In the morning I did. It said 1,3,6,5. Two right, but no cigar. So, It was good that I left the sheet at the office, and had I been a bit lucky I could have remembered them in the correct order and won several thousand dollars.
I dabbled in gambling after that. Marriage and kids required a lot of attention.
The wonders of the lottery
When Mass introduced the lottery, I shifted some of my attention to the new games. I studied the odds on some of the early games, and figured that so much money went to the state, there almost no chance of coming up a winner, especially on the big number bets.
There was, however, one small bet that was worth the money. The odds of winning the three-number bet in Mass Cash were a thousand to 1; but the payoff on one number, 999, had been exceeding $1,000 when it came up both because 999 was not a popular bet and the formula they used to distribute winnings took away from the four-number bet and piled on to the three-number bet.
I explained this to my friend Marty, who has an intuitive grasp of probabilities, and we decided to bet 999 for 30 days. Marty would place the bet. On Saturday, two weeks later I was telling another friend about my experiment and I opened the newspaper to show him the number. It was 999.
I called Marty. To make a very long story short, he had not had enough cash to buy all 30 days, so he bought what he could, and the ticket had run out 24 hours ago.
Betting with credit cards
In his 50s my older brother Dave, a programmer, was offered a deal he should have refused. For more than a year, he sat in an office doing essentially nothing, on full pay, while the computer system of the company he worked for was transferred to the company that acquired his employer. They felt they needed at least a couple of people who knew the system present in case there were problems.
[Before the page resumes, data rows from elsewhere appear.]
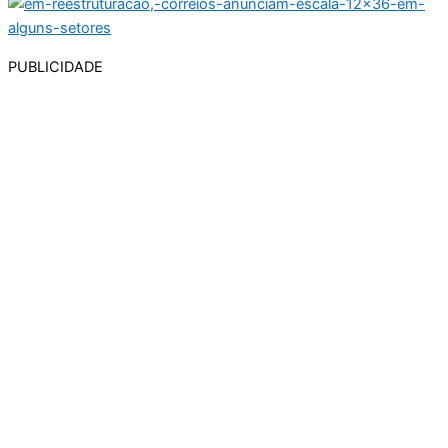
PUBLICIDADE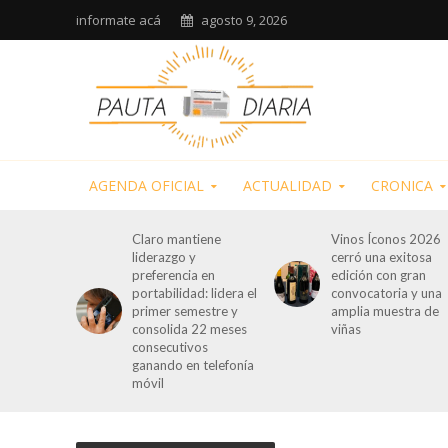
informate acá
agosto 9, 2026
AGENDA OFICIAL
ACTUALIDAD
CRONICA
Claro mantiene
Vinos Íconos 2026
liderazgo y
cerró una exitosa
preferencia en
edición con gran
portabilidad: lidera el
convocatoria y una
primer semestre y
amplia muestra de
consolida 22 meses
viñas
consecutivos
ganando en telefonía
móvil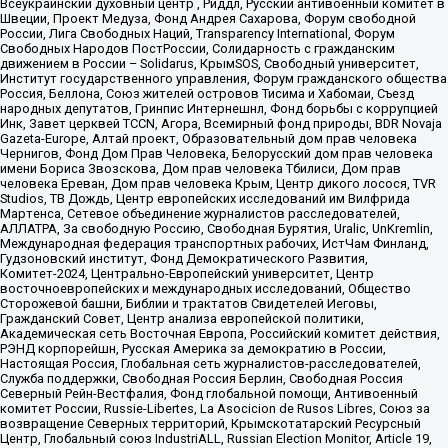
Всеукраинский духовный центр , Риддл, Русский антивоенный комитет в
Швеции, Проект Медуза, Фонд Андрея Сахарова, Форум свободной
России, Лига Свободных Наций, Transparеncy International, Форум
Свободных Народов ПостРоссии, Солидарность с гражданским
движением в России – Solidarus, КрымSOS, Свободный университет,
Институт государственного управления, Форум гражданского общества
Россия, Беллона, Союз жителей островов Тисима и Хабомаи, Съезд
народных депутатов, Гринпис Интернешнл, Фонд борьбы с коррупцией
Инк, Завет церквей TCCN, Агора, Всемирный фонд природы, BDR Novaja
Gazeta-Europe, Алтай проект, Образовательный дом прав человека
Чернигов, Фонд Дом Прав Человека, Белорусский дом прав человека
имени Бориса Звозскова, Дом прав человека Тбилиси, Дом прав
человека Ереван, Дом прав человека Крым, Центр дикого лосося, TVR
Studios, ТВ Дождь, Центр европейских исследований им Вилфрида
Мартенса, Сетевое объединение журналистов расследователей,
АЛЛАТРА, За свободную Россию, Свободная Бурятия, Uralic, UnKremlin,
Международная федерация транспортных рабочих, ИстЧам Финланд,
Гудзоновский институт, Фонд Демократического Развития,
Комитет-2024, Центрально-Европейский университет, Центр
восточноевропейских и международных исследований, Общество
Сторожевой башни, Библии и трактатов Свидетелей Иеговы,
Гражданский Совет, Центр анализа европейской политики,
Академическая сеть Восточная Европа, Российский комитет действия,
РЭНД корпорейшн, Русская Америка за демократию в России,
Настоящая Россия, Глобальная сеть журналистов-расследователей,
Служба поддержки, Свободная Россия Берлин, Свободная Россия
Северный Рейн-Вестфалия, Фонд глобальной помощи, Антивоенный
комитет России, Russie-Libertes, La Asocicion de Rusos Libres, Союз за
возвращение Северных территорий, Крымскотатарский Ресурсный
Центр, Глобальный союз IndustriALL, Russian Election Monitor, Article 19,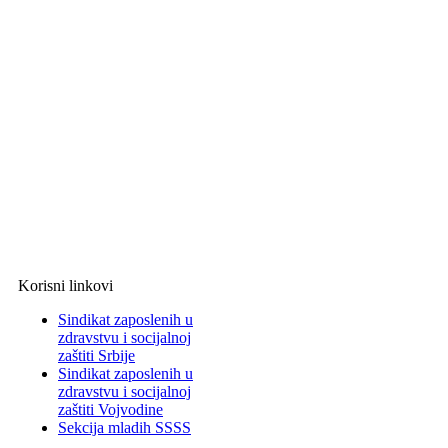
Korisni linkovi
Sindikat zaposlenih u
zdravstvu i socijalnoj
zaštiti Srbije
Sindikat zaposlenih u
zdravstvu i socijalnoj
zaštiti Vojvodine
Sekcija mladih SSSS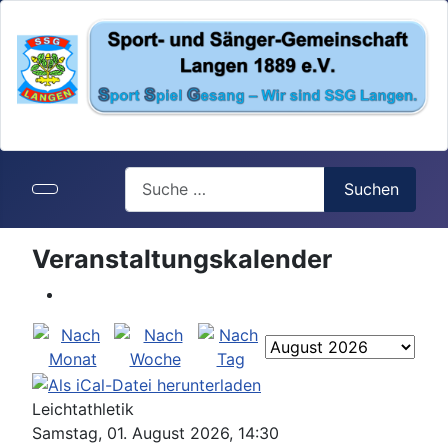
Search
Suchen
Veranstaltungskalender
Leichtathletik
Samstag, 01. August 2026, 14:30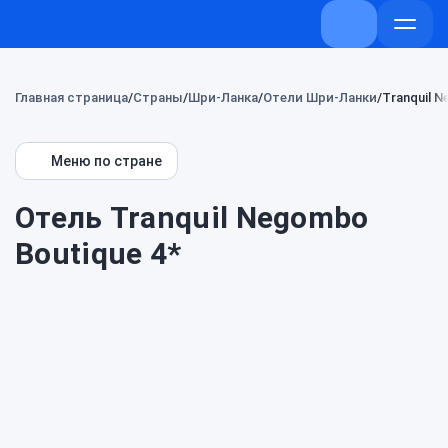
+7 (800) 707-
Откры
меню
Главная страница
Страны
Шри-Ланка
Отели Шри-Ланки
Tranquil 
Меню по стране
Отель Tranquil Negombo
Boutique 4*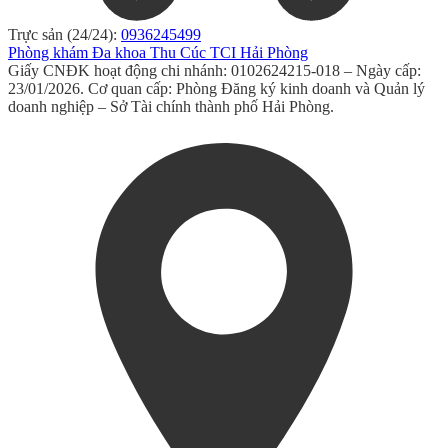
Trực sản (24/24):
0936245499
Phòng khám Đa khoa Thu Cúc TCI Hải Phòng
Giấy CNĐK hoạt động chi nhánh: 0102624215-018 – Ngày cấp:
23/01/2026. Cơ quan cấp: Phòng Đăng ký kinh doanh và Quản lý
doanh nghiệp – Sở Tài chính thành phố Hải Phòng.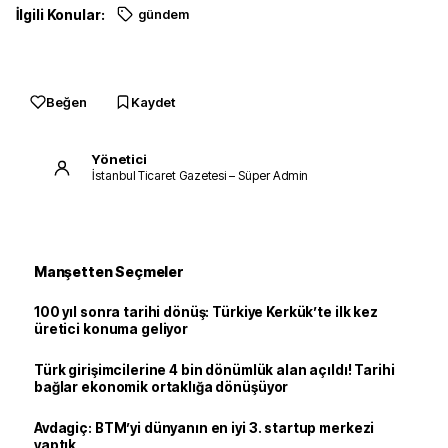
İlgili Konular:
gündem
Beğen
Kaydet
Yönetici
İstanbul Ticaret Gazetesi – Süper Admin
Manşetten Seçmeler
100 yıl sonra tarihi dönüş: Türkiye Kerkük’te ilk kez
üretici konuma geliyor
Türk girişimcilerine 4 bin dönümlük alan açıldı! Tarihi
bağlar ekonomik ortaklığa dönüşüyor
Avdagiç: BTM’yi dünyanın en iyi 3. startup merkezi
yaptık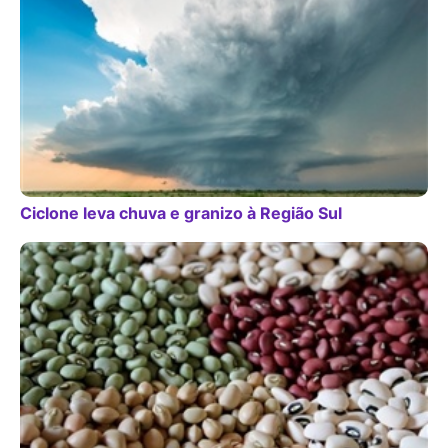
Ciclone leva chuva e granizo à Região Sul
During that boring time, when he wasn’t playing chess, he applied his college level math skills to the Mass lottery, and, unfortunately came to a very different conclusion than I had. He decided he could support his family by buying large numbers of lottery tickets. This eventually led him to $100,000 in credit card debt and bankruptcy.
There was one incident during that time I want to record.
One night, Dave had a dream about the lottery. The message was “bet Uncas.” Uncas is a famous native American who worked with the English settlers and after whom a town in Connecticut is named. Dave wasn’t clear how to turn the message into lottery numbers. He figured out where in the alphabet each letter was and bet those and made a few other guesses.
When the number was drawn none of his numbers was close. But when he thought about it, the winning numbers were the last two digits of the birth years of his six uncles.
Is betting bad or good?
It is both. But in today’s more open environment it’s hard to remember that, when I was growing up, you wouldn’t think anything was good. Liberals resisted gambling because it took money from the mouths of starving children. Conservatives opposed it as immoral. Economists thought it was a regressive tax. Sports executives claimed it would poison sports, not noticing that the illegal versions already had. Everyone had their reasons.
But almost none of them would have outlawed betting on stocks which is a form of gambling that is not readily available to lower income people. That always seemed hypocritical to me.
Today we are rapidly moving to legalize all forms of gambling. I think that’s good. We can tax it and use some of the money to help those who, like my brother, became addicted, as well as their families..
For most of us, gambling is a pleasant diversion. For some it is more.
I often think about what one pundit said about the necessities of life.
“We all need three things in life: Something to do; someone to love; and hope.” For some of us hope comes in the form of a lottery ticket.